## WHAT IS REQUIRED:
Locate every line in the data below that contains the word "excludes", and copy each of those lines.
───── DATA EXTRACT ─────
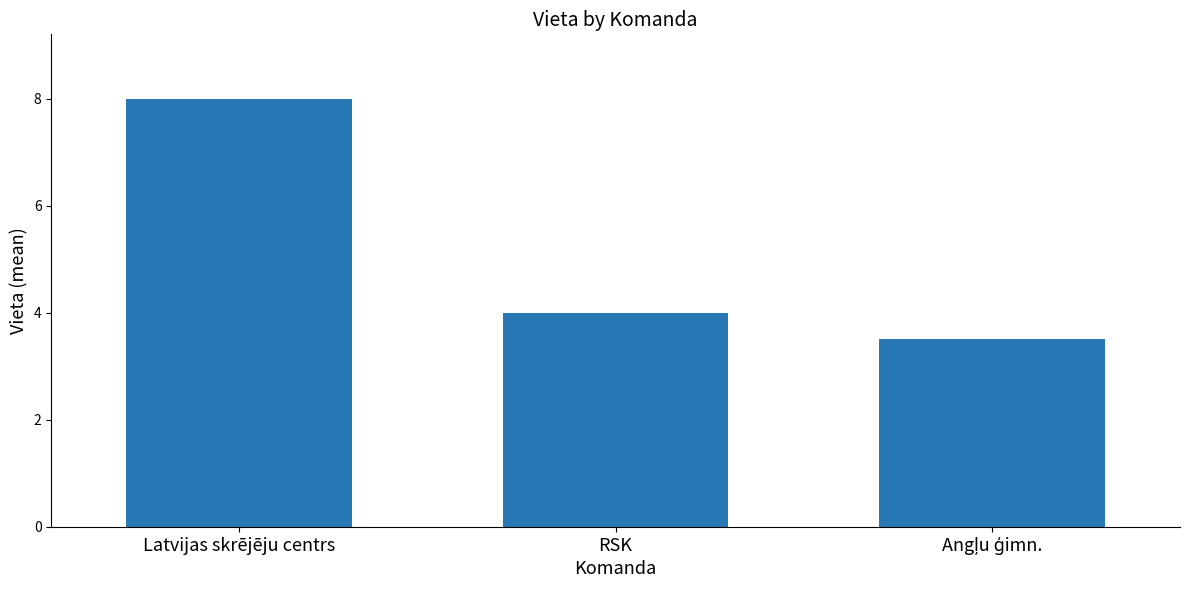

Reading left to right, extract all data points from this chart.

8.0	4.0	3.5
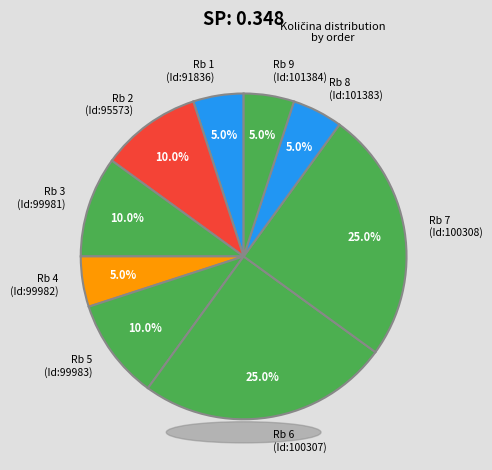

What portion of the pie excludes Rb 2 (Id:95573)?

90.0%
─────
## ANSWER FOR THIS EXERCISE:
What portion of the pie excludes Rb 2 (Id:95573)?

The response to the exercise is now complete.